Creating a new activity may be a short document to follow or a task in a project management system.

BPM recurring activities

The common areas you may want to focus on are:

  • Activity name – the common process you’re trying to automate
  • Description – the details or a link to charts/docs for reference
  • Assignee – an individual or a role (i.e. all of your support reps 
  • Frequency – how often should your staff follow the protocol
  • Duration – now lots of processes take a varying amount of time but placing some ballparks really help with accountability across your team (and visibility)

We’ve found that some operational roles can be fully booked with recurring tasks and really effective as a result. Applying processes across the company enhances visibility and provides you with additional insights with regards to the delegation of resources.
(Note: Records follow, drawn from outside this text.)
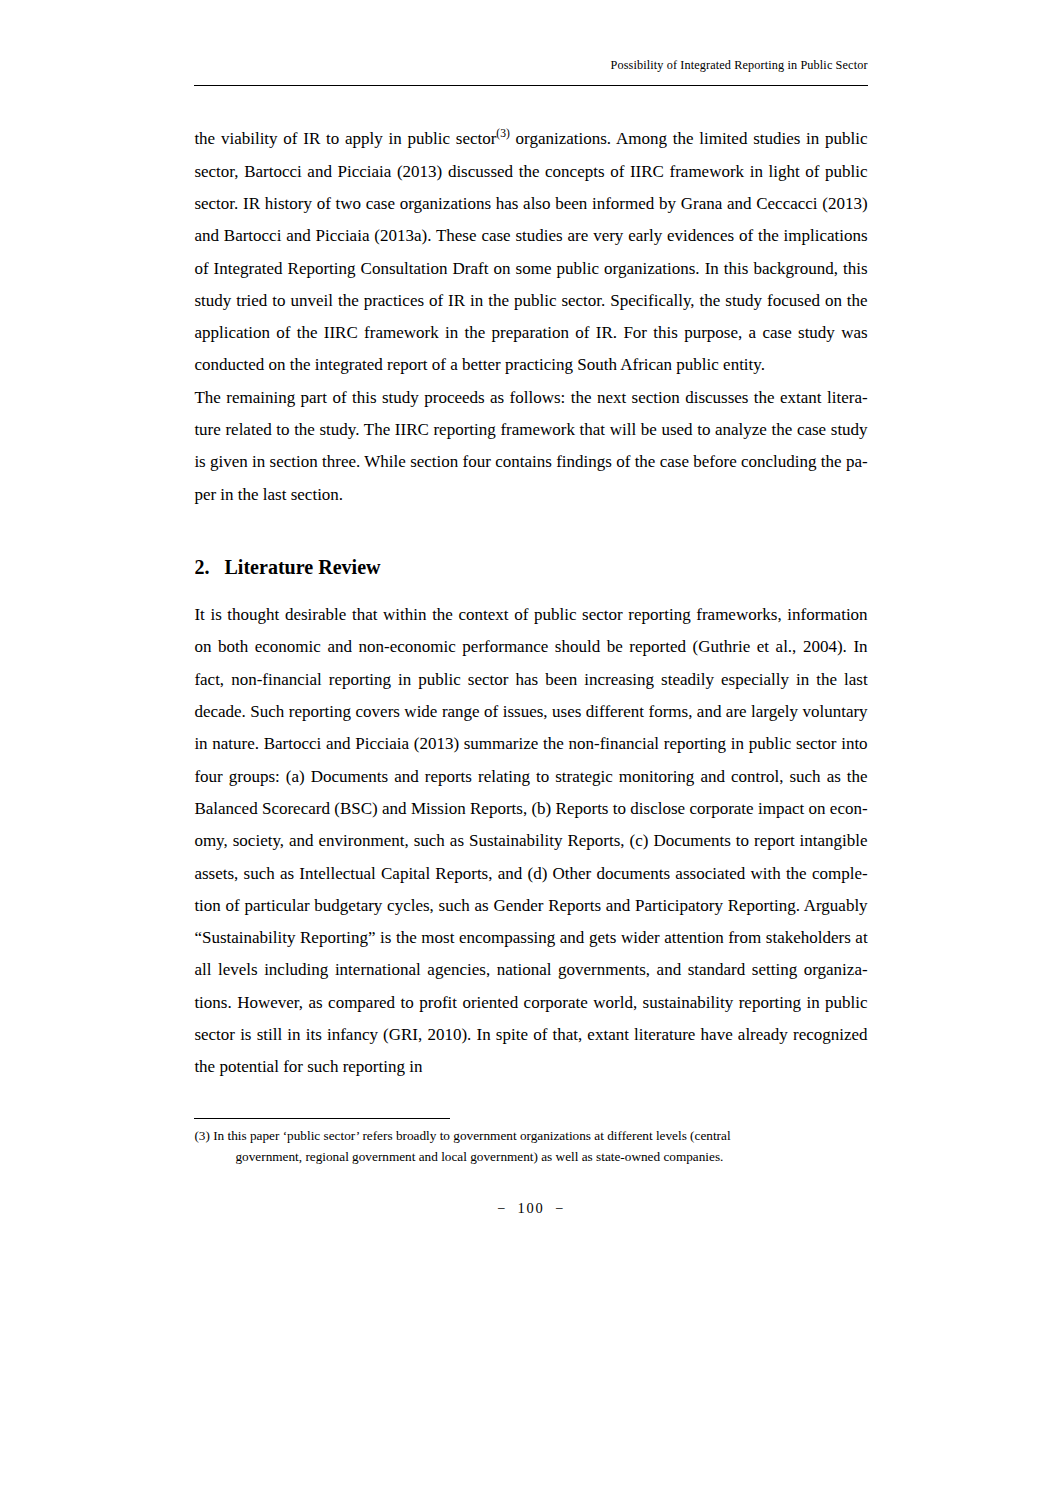Possibility of Integrated Reporting in Public Sector
the viability of IR to apply in public sector(3) organizations. Among the limited studies in public sector, Bartocci and Picciaia (2013) discussed the concepts of IIRC framework in light of public sector. IR history of two case organizations has also been informed by Grana and Ceccacci (2013) and Bartocci and Picciaia (2013a). These case studies are very early evidences of the implications of Integrated Reporting Consultation Draft on some public organizations. In this background, this study tried to unveil the practices of IR in the public sector. Specifically, the study focused on the application of the IIRC framework in the preparation of IR. For this purpose, a case study was conducted on the integrated report of a better practicing South African public entity.
The remaining part of this study proceeds as follows: the next section discusses the extant literature related to the study. The IIRC reporting framework that will be used to analyze the case study is given in section three. While section four contains findings of the case before concluding the paper in the last section.
2. Literature Review
It is thought desirable that within the context of public sector reporting frameworks, information on both economic and non-economic performance should be reported (Guthrie et al., 2004). In fact, non-financial reporting in public sector has been increasing steadily especially in the last decade. Such reporting covers wide range of issues, uses different forms, and are largely voluntary in nature. Bartocci and Picciaia (2013) summarize the non-financial reporting in public sector into four groups: (a) Documents and reports relating to strategic monitoring and control, such as the Balanced Scorecard (BSC) and Mission Reports, (b) Reports to disclose corporate impact on economy, society, and environment, such as Sustainability Reports, (c) Documents to report intangible assets, such as Intellectual Capital Reports, and (d) Other documents associated with the completion of particular budgetary cycles, such as Gender Reports and Participatory Reporting. Arguably “Sustainability Reporting” is the most encompassing and gets wider attention from stakeholders at all levels including international agencies, national governments, and standard setting organizations. However, as compared to profit oriented corporate world, sustainability reporting in public sector is still in its infancy (GRI, 2010). In spite of that, extant literature have already recognized the potential for such reporting in
(3) In this paper ‘public sector’ refers broadly to government organizations at different levels (centralgovernment, regional government and local government) as well as state-owned companies.
− 100 −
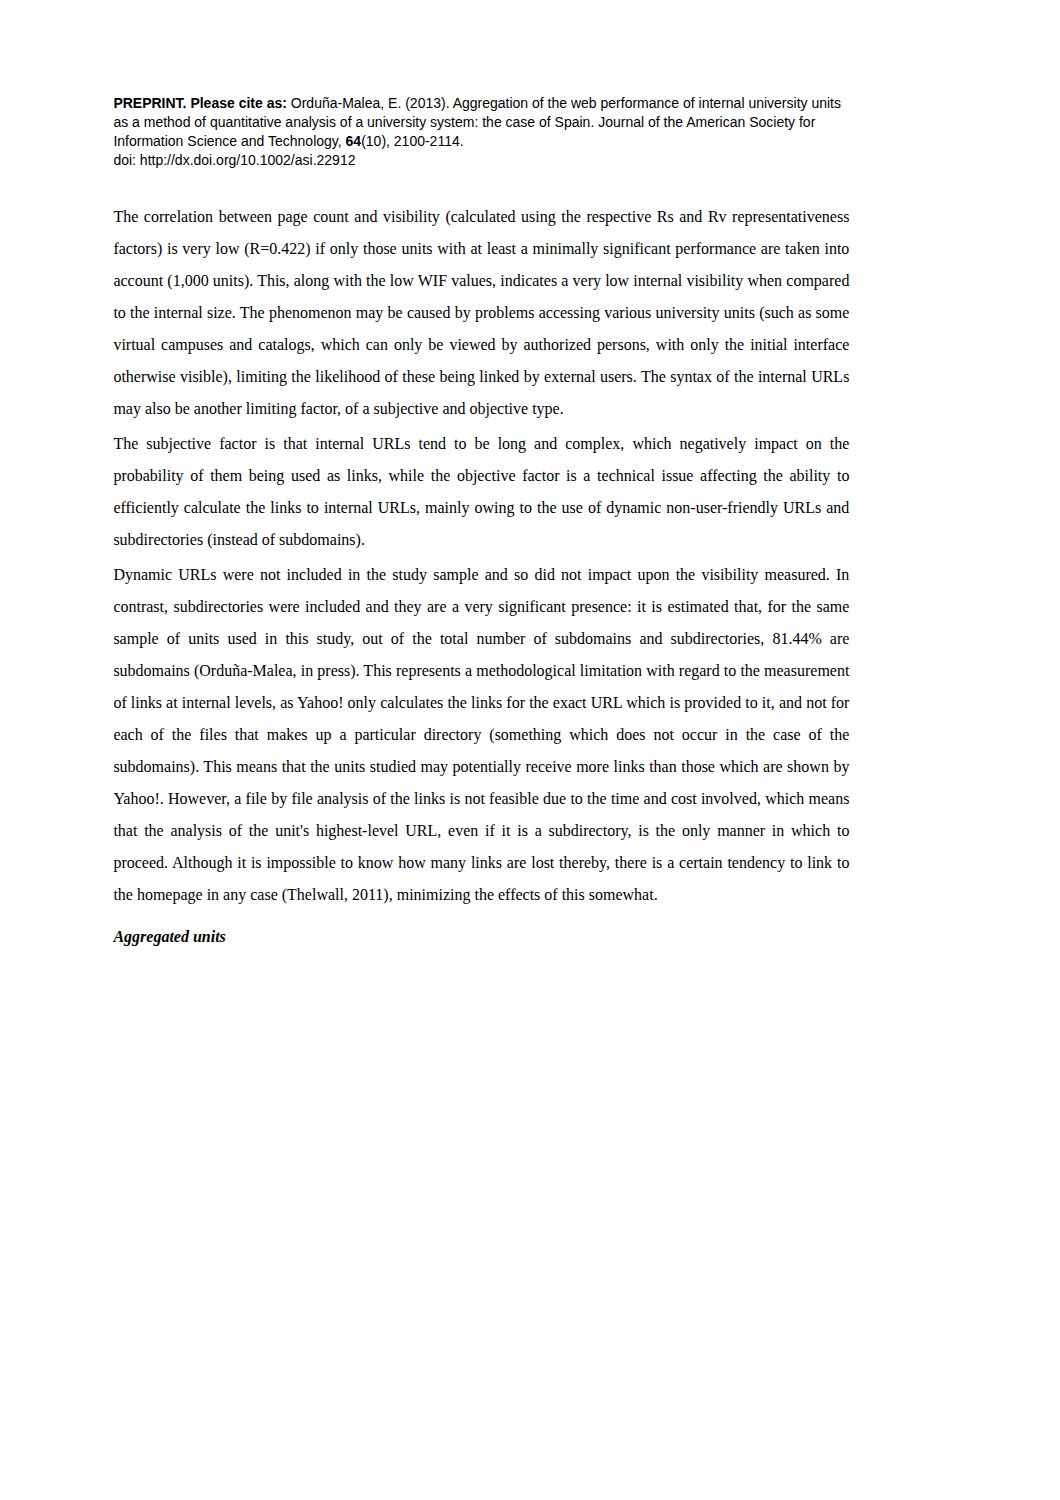PREPRINT. Please cite as: Orduña-Malea, E. (2013). Aggregation of the web performance of internal university units as a method of quantitative analysis of a university system: the case of Spain. Journal of the American Society for Information Science and Technology, 64(10), 2100-2114.
doi: http://dx.doi.org/10.1002/asi.22912
The correlation between page count and visibility (calculated using the respective Rs and Rv representativeness factors) is very low (R=0.422) if only those units with at least a minimally significant performance are taken into account (1,000 units). This, along with the low WIF values, indicates a very low internal visibility when compared to the internal size. The phenomenon may be caused by problems accessing various university units (such as some virtual campuses and catalogs, which can only be viewed by authorized persons, with only the initial interface otherwise visible), limiting the likelihood of these being linked by external users. The syntax of the internal URLs may also be another limiting factor, of a subjective and objective type.
The subjective factor is that internal URLs tend to be long and complex, which negatively impact on the probability of them being used as links, while the objective factor is a technical issue affecting the ability to efficiently calculate the links to internal URLs, mainly owing to the use of dynamic non-user-friendly URLs and subdirectories (instead of subdomains).
Dynamic URLs were not included in the study sample and so did not impact upon the visibility measured. In contrast, subdirectories were included and they are a very significant presence: it is estimated that, for the same sample of units used in this study, out of the total number of subdomains and subdirectories, 81.44% are subdomains (Orduña-Malea, in press). This represents a methodological limitation with regard to the measurement of links at internal levels, as Yahoo! only calculates the links for the exact URL which is provided to it, and not for each of the files that makes up a particular directory (something which does not occur in the case of the subdomains). This means that the units studied may potentially receive more links than those which are shown by Yahoo!. However, a file by file analysis of the links is not feasible due to the time and cost involved, which means that the analysis of the unit's highest-level URL, even if it is a subdirectory, is the only manner in which to proceed. Although it is impossible to know how many links are lost thereby, there is a certain tendency to link to the homepage in any case (Thelwall, 2011), minimizing the effects of this somewhat.
Aggregated units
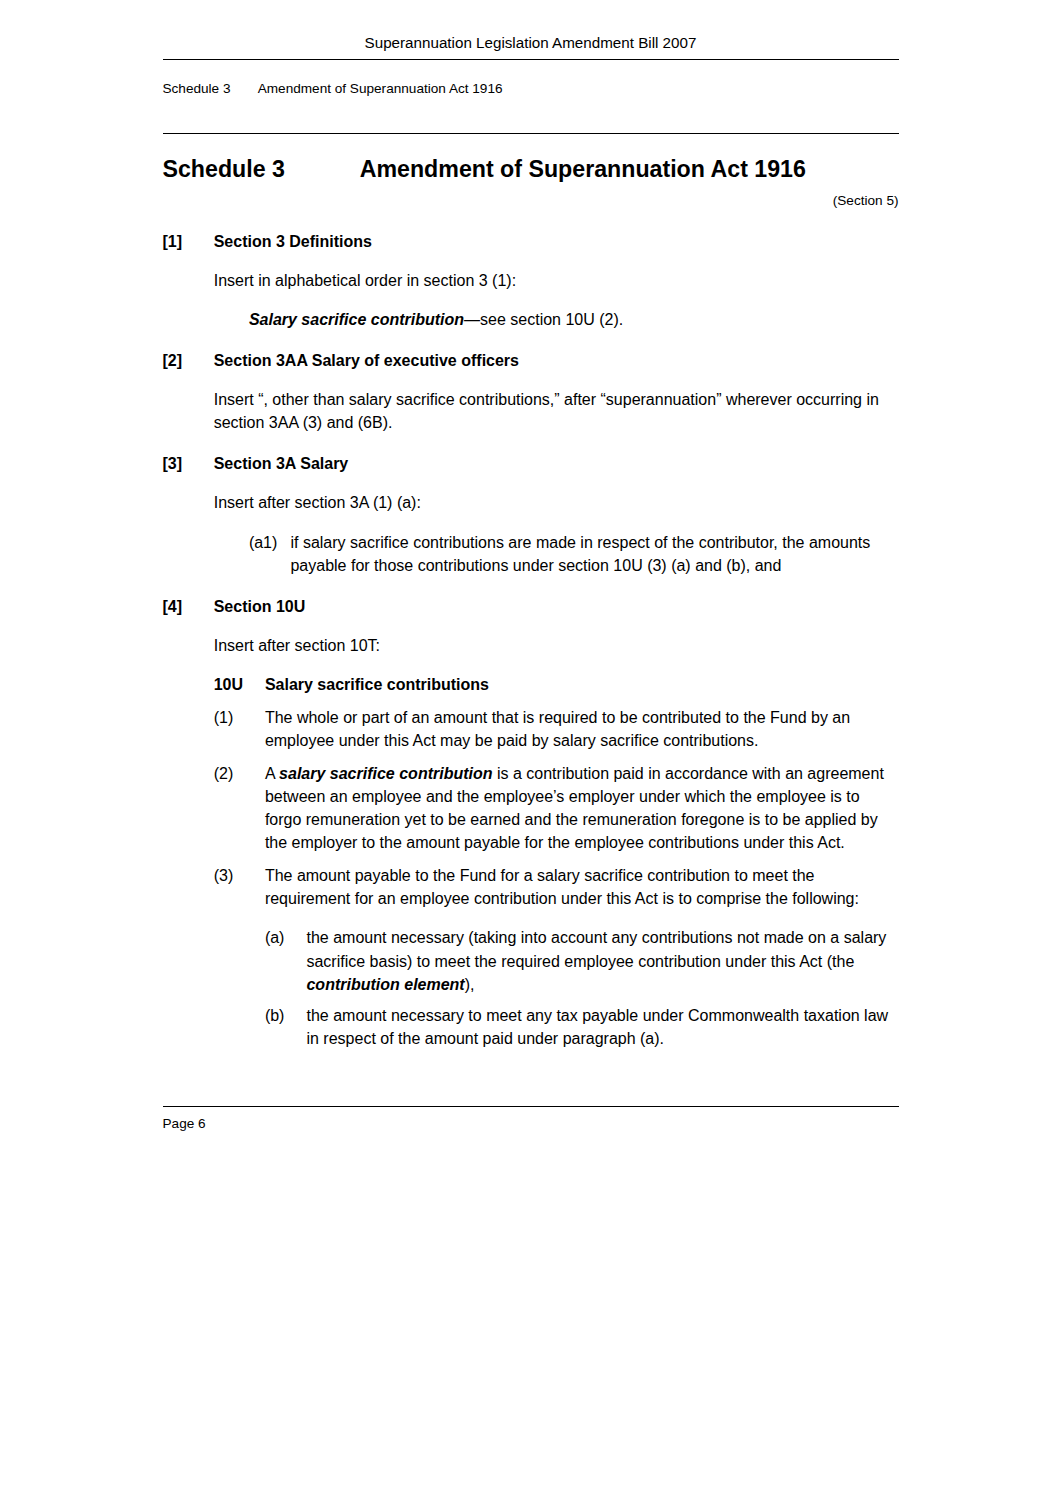Superannuation Legislation Amendment Bill 2007
Schedule 3 Amendment of Superannuation Act 1916
Schedule 3 Amendment of Superannuation Act 1916
(Section 5)
[1] Section 3 Definitions
Insert in alphabetical order in section 3 (1):
Salary sacrifice contribution—see section 10U (2).
[2] Section 3AA Salary of executive officers
Insert “, other than salary sacrifice contributions,” after “superannuation” wherever occurring in section 3AA (3) and (6B).
[3] Section 3A Salary
Insert after section 3A (1) (a):
(a1)
if salary sacrifice contributions are made in respect of the contributor, the amounts payable for those contributions under section 10U (3) (a) and (b), and
[4] Section 10U
Insert after section 10T:
10U Salary sacrifice contributions
(1)
The whole or part of an amount that is required to be contributed to the Fund by an employee under this Act may be paid by salary sacrifice contributions.
(2)
A salary sacrifice contribution is a contribution paid in accordance with an agreement between an employee and the employee’s employer under which the employee is to forgo remuneration yet to be earned and the remuneration foregone is to be applied by the employer to the amount payable for the employee contributions under this Act.
(3)
The amount payable to the Fund for a salary sacrifice contribution to meet the requirement for an employee contribution under this Act is to comprise the following:
(a)
the amount necessary (taking into account any contributions not made on a salary sacrifice basis) to meet the required employee contribution under this Act (the contribution element),
(b)
the amount necessary to meet any tax payable under Commonwealth taxation law in respect of the amount paid under paragraph (a).
Page 6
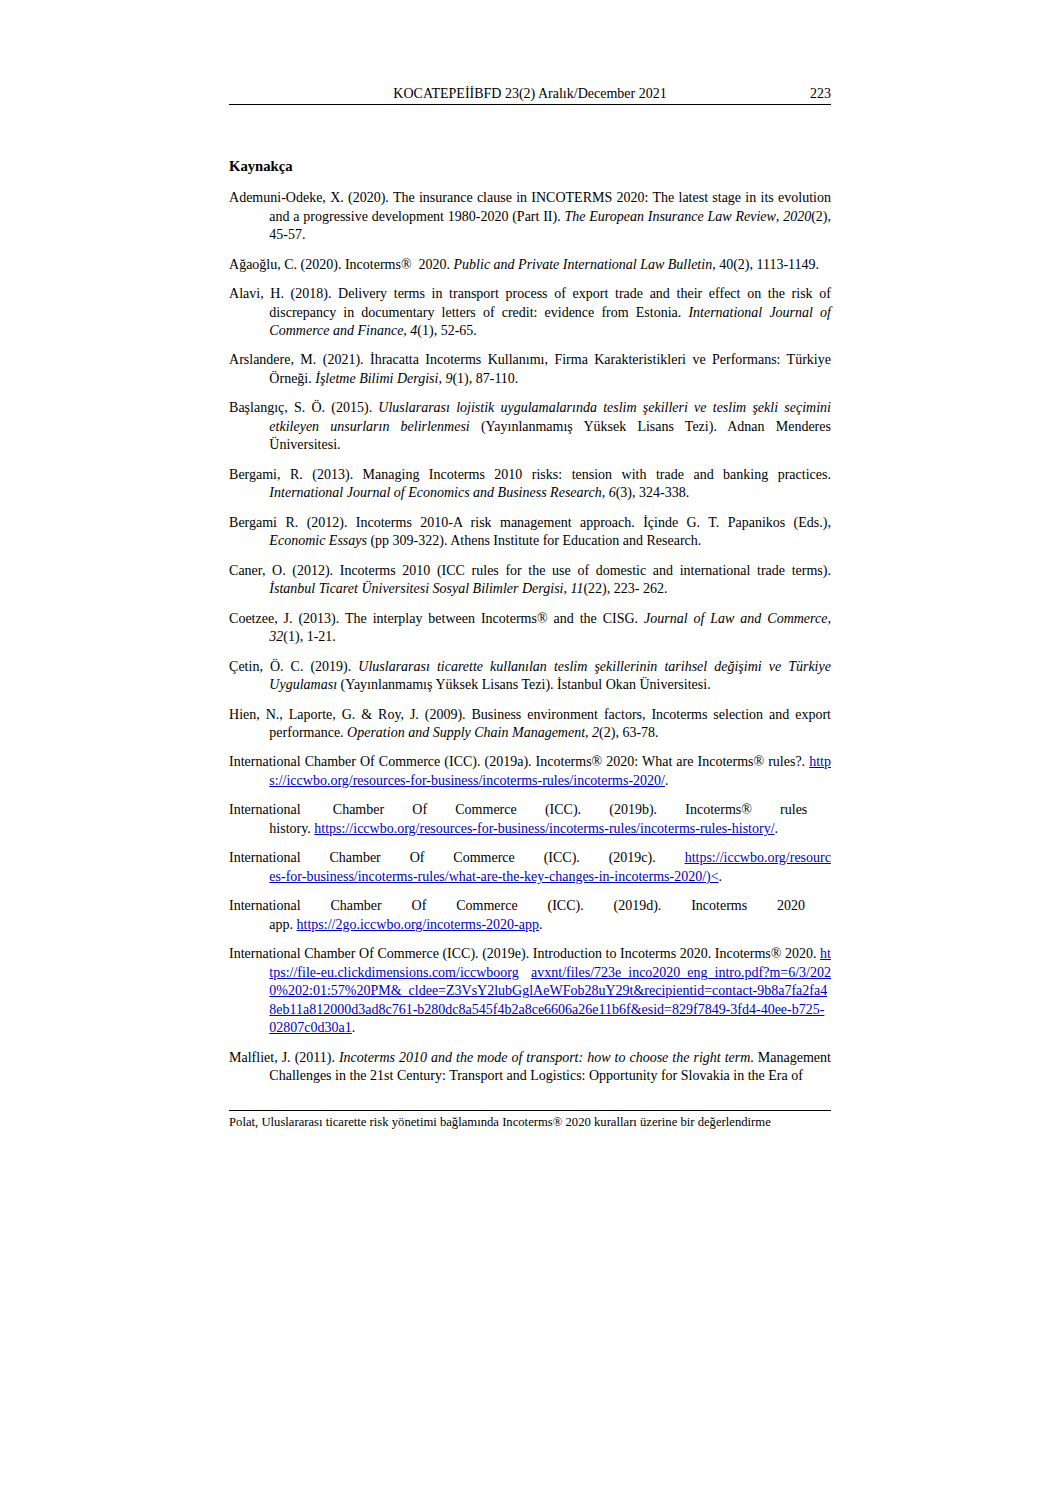KOCATEPEİİBFD 23(2) Aralık/December 2021
223
Kaynakça
Ademuni-Odeke, X. (2020). The insurance clause in INCOTERMS 2020: The latest stage in its evolution and a progressive development 1980-2020 (Part II). The European Insurance Law Review, 2020(2), 45-57.
Ağaoğlu, C. (2020). Incoterms® 2020. Public and Private International Law Bulletin, 40(2), 1113-1149.
Alavi, H. (2018). Delivery terms in transport process of export trade and their effect on the risk of discrepancy in documentary letters of credit: evidence from Estonia. International Journal of Commerce and Finance, 4(1), 52-65.
Arslandere, M. (2021). İhracatta Incoterms Kullanımı, Firma Karakteristikleri ve Performans: Türkiye Örneği. İşletme Bilimi Dergisi, 9(1), 87-110.
Başlangıç, S. Ö. (2015). Uluslararası lojistik uygulamalarında teslim şekilleri ve teslim şekli seçimini etkileyen unsurların belirlenmesi (Yayınlanmamış Yüksek Lisans Tezi). Adnan Menderes Üniversitesi.
Bergami, R. (2013). Managing Incoterms 2010 risks: tension with trade and banking practices. International Journal of Economics and Business Research, 6(3), 324-338.
Bergami R. (2012). Incoterms 2010-A risk management approach. İçinde G. T. Papanikos (Eds.), Economic Essays (pp 309-322). Athens Institute for Education and Research.
Caner, O. (2012). Incoterms 2010 (ICC rules for the use of domestic and international trade terms). İstanbul Ticaret Üniversitesi Sosyal Bilimler Dergisi, 11(22), 223- 262.
Coetzee, J. (2013). The interplay between Incoterms® and the CISG. Journal of Law and Commerce, 32(1), 1-21.
Çetin, Ö. C. (2019). Uluslararası ticarette kullanılan teslim şekillerinin tarihsel değişimi ve Türkiye Uygulaması (Yayınlanmamış Yüksek Lisans Tezi). İstanbul Okan Üniversitesi.
Hien, N., Laporte, G. & Roy, J. (2009). Business environment factors, Incoterms selection and export performance. Operation and Supply Chain Management, 2(2), 63-78.
International Chamber Of Commerce (ICC). (2019a). Incoterms® 2020: What are Incoterms® rules?. https://iccwbo.org/resources-for-business/incoterms-rules/incoterms-2020/.
International Chamber Of Commerce (ICC). (2019b). Incoterms® rules history. https://iccwbo.org/resources-for-business/incoterms-rules/incoterms-rules-history/.
International Chamber Of Commerce (ICC). (2019c). https://iccwbo.org/resources-for-business/incoterms-rules/what-are-the-key-changes-in-incoterms-2020/)<.
International Chamber Of Commerce (ICC). (2019d). Incoterms 2020 app. https://2go.iccwbo.org/incoterms-2020-app.
International Chamber Of Commerce (ICC). (2019e). Introduction to Incoterms 2020. Incoterms® 2020. https://file-eu.clickdimensions.com/iccwboorg avxnt/files/723e_inco2020_eng_intro.pdf?m=6/3/2020%202:01:57%20PM&_cldee=Z3VsY2lubGglAeWFob28uY29t&recipientid=contact-9b8a7fa2fa48eb11a812000d3ad8c761-b280dc8a545f4b2a8ce6606a26e11b6f&esid=829f7849-3fd4-40ee-b725-02807c0d30a1.
Malfliet, J. (2011). Incoterms 2010 and the mode of transport: how to choose the right term. Management Challenges in the 21st Century: Transport and Logistics: Opportunity for Slovakia in the Era of
Polat, Uluslararası ticarette risk yönetimi bağlamında Incoterms® 2020 kuralları üzerine bir değerlendirme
This is why defining your departments and every role within the organization allows for a granular yet grouped set of activities that are easy to follow once you onboard a new team member:

BPM user roles

And yet, a lot of existing processes you apply are not fully documented. Even if you break them down into the corresponding activities, it’s hard to keep everyone on the same page unless they report back to you.

Project management systems are task-oriented and task completion is an integral feature you would normally expect. This is why BPM software tools also rely on step-by-step workflows or checklists that improve the visibility and notify in case something goes south.

Consider a delayed backlog with uncompleted tasks that looks like this:

BPM checklist

With the right notification management in place, you can receive daily reports for overdue tasks and assignments that haven’t been completed yet. This way, you can leverage additional resources or gather feedback for your next review.

Plus, it merely takes minutes a day to look up the status of your ongoing processes and escalate a problem as needed.